▶ **Required action**:
Copy out all lines from the entries below in which "knee" occurs.

▶ **Given entries**:
--

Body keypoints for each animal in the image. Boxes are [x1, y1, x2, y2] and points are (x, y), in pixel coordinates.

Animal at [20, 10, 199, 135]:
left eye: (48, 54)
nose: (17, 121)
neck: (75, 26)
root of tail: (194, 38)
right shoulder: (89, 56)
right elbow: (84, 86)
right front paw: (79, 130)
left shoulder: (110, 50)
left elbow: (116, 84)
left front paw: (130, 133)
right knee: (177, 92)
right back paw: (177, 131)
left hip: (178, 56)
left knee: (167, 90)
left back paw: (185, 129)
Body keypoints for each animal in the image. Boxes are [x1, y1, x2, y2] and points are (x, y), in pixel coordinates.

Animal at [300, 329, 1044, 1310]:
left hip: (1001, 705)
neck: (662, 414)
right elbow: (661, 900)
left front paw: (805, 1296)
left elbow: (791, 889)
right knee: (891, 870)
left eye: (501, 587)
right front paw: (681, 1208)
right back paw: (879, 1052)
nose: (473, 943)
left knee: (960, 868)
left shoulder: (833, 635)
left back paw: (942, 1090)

--

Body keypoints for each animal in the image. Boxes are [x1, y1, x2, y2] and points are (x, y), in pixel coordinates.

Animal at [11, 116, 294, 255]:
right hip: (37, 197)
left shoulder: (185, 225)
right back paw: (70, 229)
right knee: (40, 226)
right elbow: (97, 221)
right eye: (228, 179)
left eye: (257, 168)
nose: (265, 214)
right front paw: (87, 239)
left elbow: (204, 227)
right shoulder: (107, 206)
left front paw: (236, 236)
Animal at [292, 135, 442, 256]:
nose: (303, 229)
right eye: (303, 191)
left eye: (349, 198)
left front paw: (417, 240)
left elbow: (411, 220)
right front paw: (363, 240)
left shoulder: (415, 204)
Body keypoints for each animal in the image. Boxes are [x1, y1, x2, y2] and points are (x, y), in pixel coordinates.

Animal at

--

▶ **Answer to this exercise**:
right knee: (177, 92)
left knee: (167, 90)
right knee: (891, 870)
left knee: (960, 868)
right knee: (40, 226)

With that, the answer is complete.